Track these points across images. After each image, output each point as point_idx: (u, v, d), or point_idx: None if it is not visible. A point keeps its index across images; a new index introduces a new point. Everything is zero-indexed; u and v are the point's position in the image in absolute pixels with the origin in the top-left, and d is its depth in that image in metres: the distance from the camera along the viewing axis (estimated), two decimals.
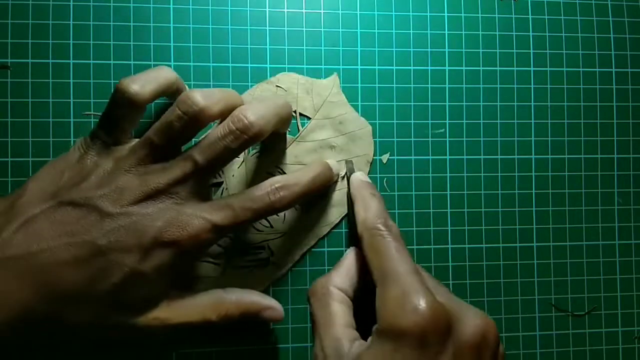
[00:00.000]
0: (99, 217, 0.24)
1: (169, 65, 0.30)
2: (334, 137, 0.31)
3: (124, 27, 0.30)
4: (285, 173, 0.30)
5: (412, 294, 0.21)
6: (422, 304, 0.21)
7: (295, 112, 0.31)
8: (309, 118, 0.31)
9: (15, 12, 0.29)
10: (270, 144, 0.31)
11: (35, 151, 0.29)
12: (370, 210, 0.26)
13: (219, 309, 0.26)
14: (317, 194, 0.30)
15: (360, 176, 0.28)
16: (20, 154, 0.29)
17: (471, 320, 0.22)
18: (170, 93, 0.27)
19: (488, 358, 0.22)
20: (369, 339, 0.22)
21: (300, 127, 0.31)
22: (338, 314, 0.24)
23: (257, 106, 0.26)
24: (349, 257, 0.26)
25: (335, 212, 0.31)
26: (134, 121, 0.26)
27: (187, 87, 0.29)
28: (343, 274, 0.26)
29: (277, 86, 0.31)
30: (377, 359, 0.21)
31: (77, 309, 0.23)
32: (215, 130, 0.25)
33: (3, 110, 0.29)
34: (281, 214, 0.30)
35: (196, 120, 0.25)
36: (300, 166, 0.30)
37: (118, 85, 0.25)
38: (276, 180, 0.26)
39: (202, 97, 0.25)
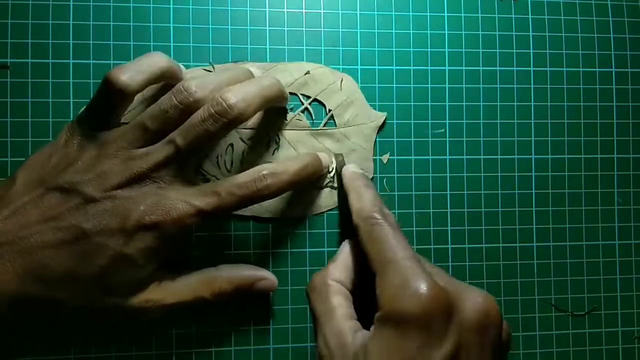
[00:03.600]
0: (83, 202, 0.24)
1: None
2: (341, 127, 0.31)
3: (124, 27, 0.30)
4: (279, 142, 0.31)
5: (412, 279, 0.21)
6: (422, 287, 0.21)
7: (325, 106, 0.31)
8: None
9: (15, 12, 0.29)
10: (267, 119, 0.31)
11: (35, 151, 0.29)
12: (364, 199, 0.26)
13: (211, 286, 0.27)
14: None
15: (352, 168, 0.29)
16: (20, 154, 0.29)
17: (472, 300, 0.22)
18: (166, 79, 0.27)
19: (493, 336, 0.21)
20: (372, 327, 0.22)
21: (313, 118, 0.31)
22: (338, 306, 0.24)
23: (239, 89, 0.26)
24: (345, 250, 0.27)
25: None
26: (121, 111, 0.26)
27: (183, 69, 0.29)
28: (340, 266, 0.26)
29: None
30: (382, 346, 0.21)
31: (67, 292, 0.24)
32: (196, 114, 0.25)
33: (3, 110, 0.29)
34: None
35: (191, 110, 0.25)
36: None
37: (107, 76, 0.25)
38: (264, 168, 0.26)
39: (197, 88, 0.25)
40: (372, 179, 0.31)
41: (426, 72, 0.32)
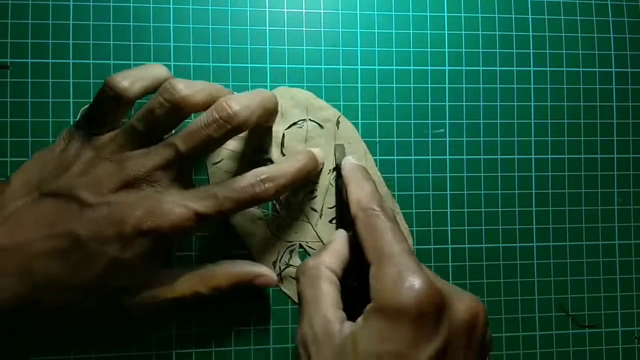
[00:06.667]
0: (79, 207, 0.24)
1: (169, 66, 0.30)
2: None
3: (123, 27, 0.30)
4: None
5: (409, 273, 0.21)
6: (419, 283, 0.21)
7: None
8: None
9: (15, 12, 0.29)
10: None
11: (35, 151, 0.29)
12: (364, 191, 0.26)
13: (209, 282, 0.26)
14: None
15: (352, 159, 0.28)
16: (20, 154, 0.29)
17: (464, 302, 0.22)
18: None
19: (478, 339, 0.22)
20: (360, 318, 0.22)
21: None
22: (328, 294, 0.24)
23: (241, 96, 0.26)
24: (339, 239, 0.27)
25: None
26: (120, 116, 0.26)
27: None
28: (333, 255, 0.26)
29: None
30: (373, 337, 0.21)
31: (65, 297, 0.24)
32: (198, 119, 0.25)
33: (3, 110, 0.29)
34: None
35: (178, 108, 0.25)
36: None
37: (108, 80, 0.25)
38: (261, 172, 0.26)
39: (184, 86, 0.25)
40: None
41: (426, 72, 0.32)
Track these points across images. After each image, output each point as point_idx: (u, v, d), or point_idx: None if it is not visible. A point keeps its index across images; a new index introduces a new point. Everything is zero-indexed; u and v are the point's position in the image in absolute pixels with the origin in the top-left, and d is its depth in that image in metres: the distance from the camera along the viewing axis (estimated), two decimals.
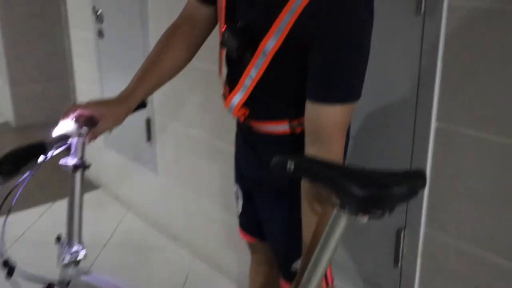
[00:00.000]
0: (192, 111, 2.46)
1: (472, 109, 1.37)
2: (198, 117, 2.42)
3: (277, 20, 0.98)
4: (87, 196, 2.12)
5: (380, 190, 0.84)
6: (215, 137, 2.36)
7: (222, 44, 1.12)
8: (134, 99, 1.15)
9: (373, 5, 0.99)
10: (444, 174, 1.46)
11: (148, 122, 2.78)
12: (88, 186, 3.36)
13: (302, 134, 1.08)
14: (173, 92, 2.54)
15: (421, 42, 1.41)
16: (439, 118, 1.44)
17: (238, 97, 1.12)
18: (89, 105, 1.09)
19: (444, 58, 1.39)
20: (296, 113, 1.10)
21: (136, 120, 2.82)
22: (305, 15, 0.96)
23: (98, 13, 2.94)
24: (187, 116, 2.50)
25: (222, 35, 1.11)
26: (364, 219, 0.84)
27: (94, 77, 3.20)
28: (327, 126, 0.98)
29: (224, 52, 1.18)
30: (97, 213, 3.07)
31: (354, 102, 1.00)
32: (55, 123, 1.06)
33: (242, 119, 1.18)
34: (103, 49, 3.08)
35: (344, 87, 0.98)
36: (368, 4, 0.97)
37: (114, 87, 2.90)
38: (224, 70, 1.23)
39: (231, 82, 1.17)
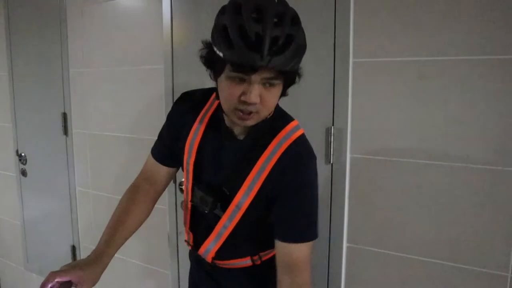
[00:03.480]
0: None
1: (373, 232, 1.78)
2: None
3: (247, 179, 1.17)
4: None
5: None
6: (146, 261, 2.50)
7: (193, 201, 1.29)
8: (108, 256, 1.23)
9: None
10: (356, 281, 1.84)
11: (74, 249, 2.82)
12: None
13: (261, 265, 1.32)
14: (95, 220, 2.66)
15: (331, 185, 1.81)
16: (349, 240, 1.83)
17: (212, 244, 1.29)
18: (66, 271, 1.09)
19: (349, 195, 1.79)
20: (257, 250, 1.32)
21: (61, 245, 2.84)
22: (273, 174, 1.15)
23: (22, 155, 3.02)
24: None
25: (192, 193, 1.29)
26: None
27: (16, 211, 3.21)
28: (298, 260, 1.15)
29: (190, 205, 1.35)
30: None
31: (316, 237, 1.19)
32: None
33: (210, 260, 1.35)
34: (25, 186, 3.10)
35: (310, 229, 1.18)
36: (316, 158, 1.20)
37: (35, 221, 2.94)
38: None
39: (198, 230, 1.37)
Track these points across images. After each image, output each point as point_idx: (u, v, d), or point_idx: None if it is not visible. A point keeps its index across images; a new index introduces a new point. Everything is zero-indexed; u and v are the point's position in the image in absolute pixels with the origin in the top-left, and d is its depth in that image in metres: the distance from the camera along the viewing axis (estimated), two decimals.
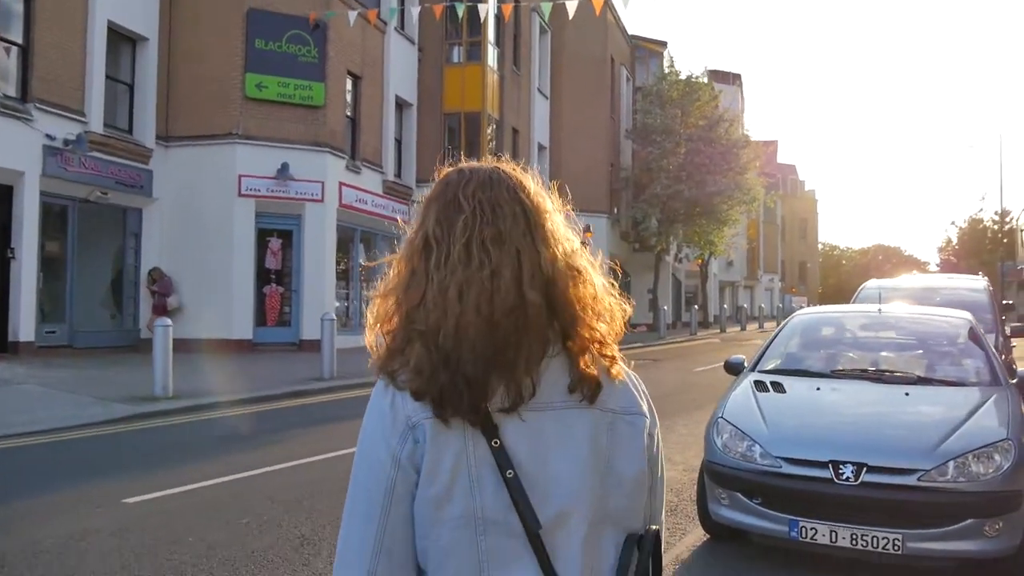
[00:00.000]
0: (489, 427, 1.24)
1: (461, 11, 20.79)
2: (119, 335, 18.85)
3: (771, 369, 6.38)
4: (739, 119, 40.30)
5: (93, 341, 17.71)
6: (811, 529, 4.89)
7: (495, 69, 26.48)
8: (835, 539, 4.82)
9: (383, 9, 21.96)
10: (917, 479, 4.77)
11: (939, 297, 10.66)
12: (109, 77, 17.94)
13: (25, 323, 15.81)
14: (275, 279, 20.27)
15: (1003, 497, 4.77)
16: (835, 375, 6.10)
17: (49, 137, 16.12)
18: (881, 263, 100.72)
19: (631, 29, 40.35)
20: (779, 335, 6.84)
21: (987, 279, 12.87)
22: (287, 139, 19.78)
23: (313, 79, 20.06)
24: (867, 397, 5.64)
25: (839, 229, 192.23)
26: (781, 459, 5.10)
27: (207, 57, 19.38)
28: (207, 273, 19.16)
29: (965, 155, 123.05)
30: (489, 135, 26.05)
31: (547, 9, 21.60)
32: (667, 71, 37.60)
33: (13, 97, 15.67)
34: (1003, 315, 12.64)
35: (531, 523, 1.23)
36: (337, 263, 21.68)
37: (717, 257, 45.43)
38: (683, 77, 36.70)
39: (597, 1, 14.29)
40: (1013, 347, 11.52)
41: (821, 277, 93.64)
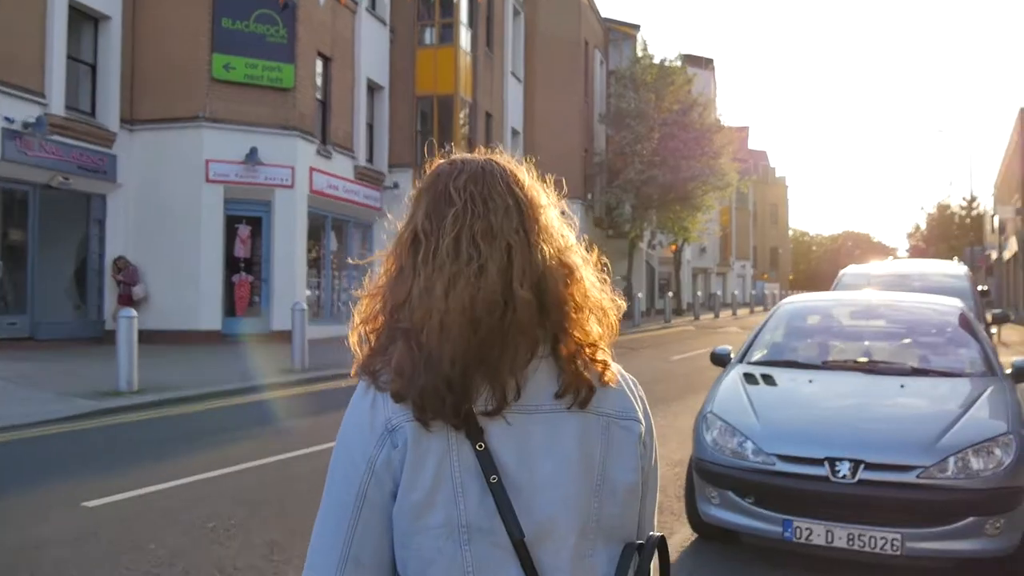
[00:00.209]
0: (474, 430, 1.18)
1: None
2: (83, 327, 18.31)
3: (760, 360, 6.17)
4: (712, 104, 40.14)
5: (56, 333, 17.19)
6: (806, 529, 4.70)
7: (468, 51, 26.07)
8: (831, 539, 4.64)
9: None
10: (916, 476, 4.59)
11: (920, 284, 10.53)
12: (71, 57, 17.32)
13: None
14: (244, 268, 19.82)
15: (1005, 494, 4.60)
16: (827, 366, 5.90)
17: (7, 120, 15.51)
18: (851, 249, 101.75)
19: (604, 11, 40.00)
20: (766, 325, 6.63)
21: (966, 266, 12.80)
22: (255, 122, 19.29)
23: (282, 60, 19.57)
24: (861, 390, 5.44)
25: (809, 215, 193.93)
26: (774, 456, 4.89)
27: (172, 37, 18.80)
28: (174, 261, 18.68)
29: (934, 140, 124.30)
30: (462, 119, 25.67)
31: None
32: (641, 55, 37.35)
33: None
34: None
35: (513, 531, 1.17)
36: (308, 251, 21.31)
37: (691, 243, 45.39)
38: (657, 61, 36.47)
39: None
40: (993, 334, 11.45)
41: (792, 263, 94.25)
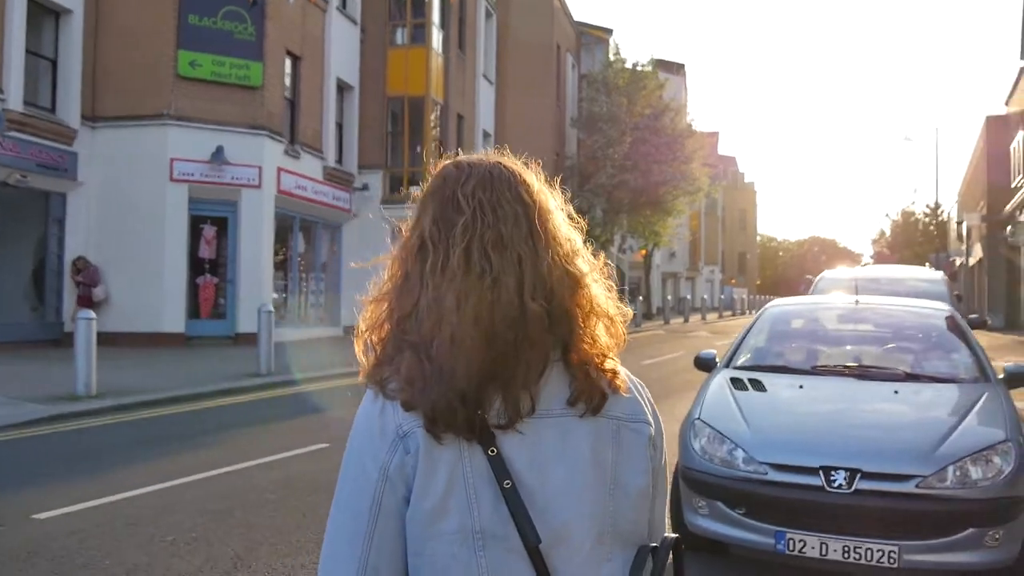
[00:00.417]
0: (486, 435, 1.17)
1: None
2: (41, 328, 17.74)
3: (747, 365, 5.96)
4: (683, 109, 40.22)
5: (12, 335, 16.63)
6: (799, 541, 4.49)
7: (440, 52, 25.78)
8: (825, 552, 4.43)
9: None
10: (915, 486, 4.40)
11: (899, 288, 10.44)
12: (30, 51, 16.79)
13: None
14: (209, 269, 19.39)
15: (1005, 504, 4.43)
16: (816, 372, 5.70)
17: None
18: (817, 255, 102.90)
19: (576, 15, 39.91)
20: (752, 329, 6.43)
21: (941, 271, 12.78)
22: (222, 121, 18.85)
23: (250, 58, 19.16)
24: (854, 396, 5.25)
25: (777, 221, 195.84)
26: (767, 465, 4.67)
27: (137, 32, 18.31)
28: (136, 262, 18.19)
29: (901, 148, 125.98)
30: (433, 121, 25.36)
31: None
32: (613, 59, 37.34)
33: None
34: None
35: (530, 537, 1.15)
36: (275, 252, 20.92)
37: (661, 248, 45.44)
38: (629, 65, 36.46)
39: None
40: None
41: (759, 268, 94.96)
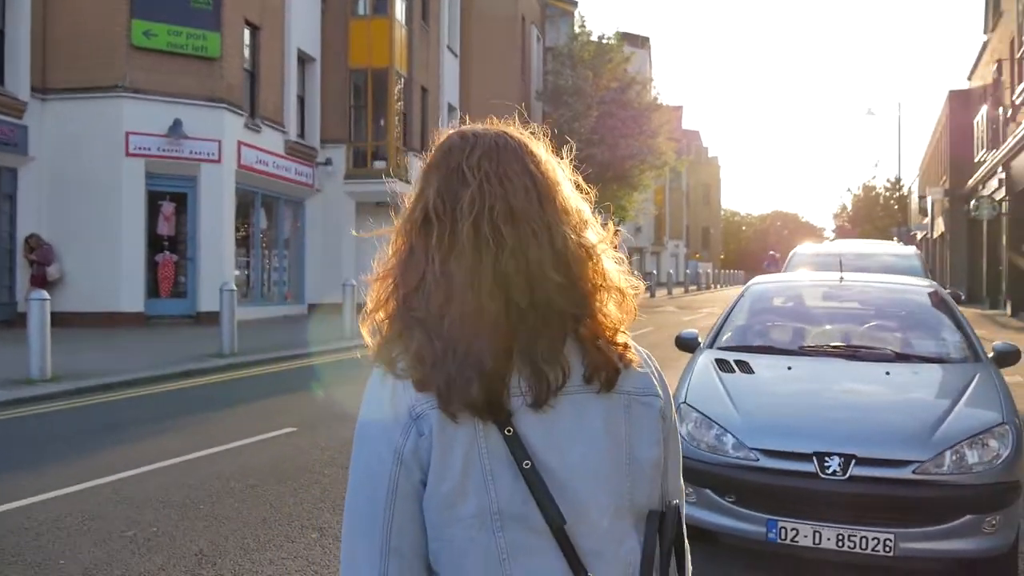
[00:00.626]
0: (502, 414, 1.16)
1: None
2: None
3: (731, 345, 5.76)
4: (649, 83, 40.02)
5: None
6: (792, 530, 4.32)
7: (403, 23, 25.25)
8: (819, 540, 4.27)
9: None
10: (912, 472, 4.23)
11: (874, 264, 10.34)
12: None
13: None
14: (168, 246, 18.92)
15: (1003, 489, 4.28)
16: (804, 352, 5.52)
17: None
18: (779, 229, 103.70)
19: None
20: (735, 307, 6.24)
21: (914, 246, 12.73)
22: (179, 93, 18.30)
23: (207, 28, 18.56)
24: (845, 378, 5.07)
25: (740, 196, 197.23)
26: (757, 451, 4.49)
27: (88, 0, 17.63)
28: (92, 240, 17.66)
29: (864, 122, 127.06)
30: (397, 94, 24.89)
31: None
32: (578, 31, 36.96)
33: None
34: None
35: (555, 517, 1.15)
36: (237, 229, 20.49)
37: (627, 223, 45.37)
38: (595, 38, 36.13)
39: None
40: None
41: (723, 243, 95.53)
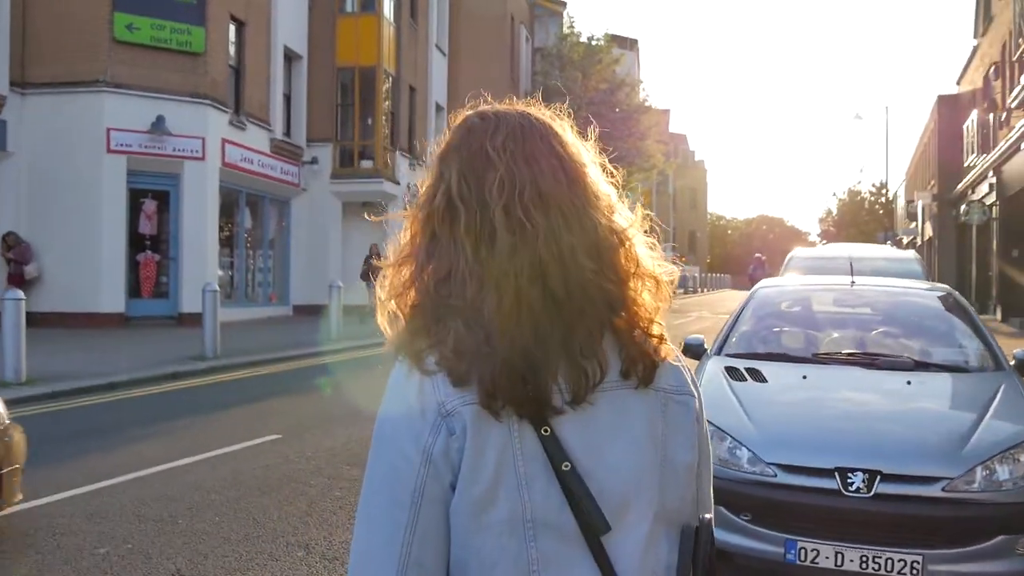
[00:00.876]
0: (540, 412, 1.09)
1: None
2: None
3: (740, 352, 5.49)
4: (638, 85, 39.86)
5: None
6: (812, 551, 4.06)
7: (391, 21, 24.92)
8: (841, 562, 4.01)
9: None
10: (941, 489, 3.98)
11: (874, 268, 10.10)
12: None
13: None
14: (150, 245, 18.50)
15: None
16: (818, 359, 5.26)
17: None
18: (764, 233, 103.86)
19: None
20: (743, 312, 5.96)
21: (912, 250, 12.53)
22: (162, 89, 17.90)
23: (192, 22, 18.18)
24: (864, 387, 4.81)
25: (726, 200, 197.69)
26: (774, 466, 4.22)
27: None
28: (72, 238, 17.22)
29: (850, 127, 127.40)
30: (385, 92, 24.55)
31: None
32: (567, 32, 36.75)
33: None
34: None
35: (599, 523, 1.09)
36: (221, 228, 20.11)
37: None
38: (584, 39, 35.94)
39: None
40: None
41: (709, 247, 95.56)
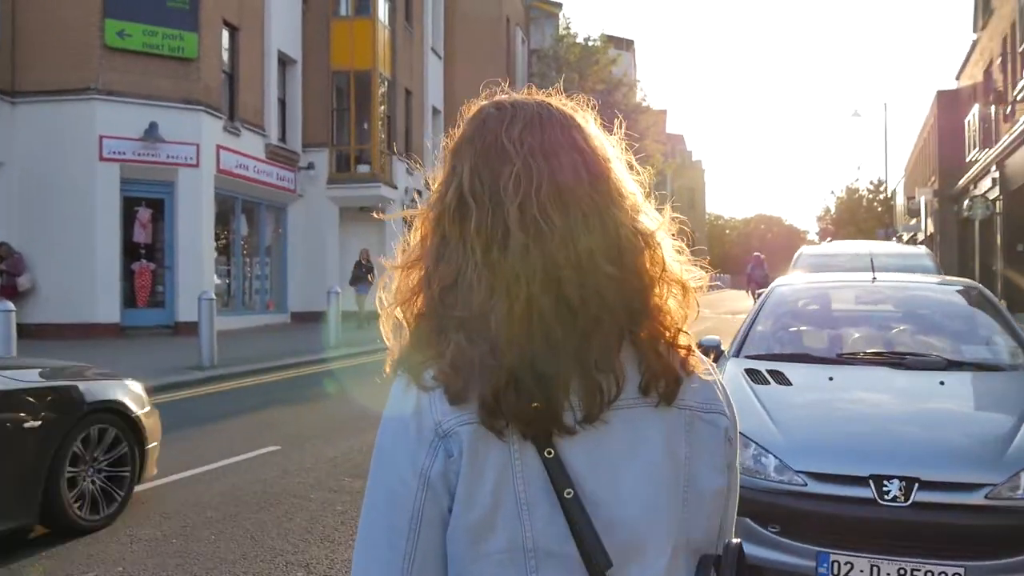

———

The reply should hold only the lines running from the top of the records to the line containing "24: (349, 257, 0.26)", both included, copied exactly with no pictures.

Track these points across images. After each image, output each point as point_idx: (u, v, d), or point_idx: None if it is not visible. A point keeps its index across images; a new index introduces a new point. Everything is zero-indexed; u and v are the point's position in the image in absolute pixels with the origin in the top-left, and d is its depth in that image in metres: the distance from the camera along the viewing axis (estimated), two decimals.
[00:00.000]
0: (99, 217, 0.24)
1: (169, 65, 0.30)
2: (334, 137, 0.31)
3: (124, 27, 0.30)
4: (285, 173, 0.30)
5: (412, 294, 0.21)
6: (422, 304, 0.21)
7: (295, 112, 0.31)
8: (309, 118, 0.31)
9: (15, 12, 0.29)
10: (270, 144, 0.31)
11: (35, 151, 0.29)
12: (370, 210, 0.26)
13: (219, 309, 0.26)
14: (317, 194, 0.30)
15: (360, 176, 0.28)
16: (20, 154, 0.29)
17: (471, 320, 0.22)
18: (170, 93, 0.27)
19: (488, 358, 0.22)
20: (369, 339, 0.22)
21: (300, 127, 0.31)
22: (338, 314, 0.24)
23: (257, 106, 0.26)
24: (349, 257, 0.26)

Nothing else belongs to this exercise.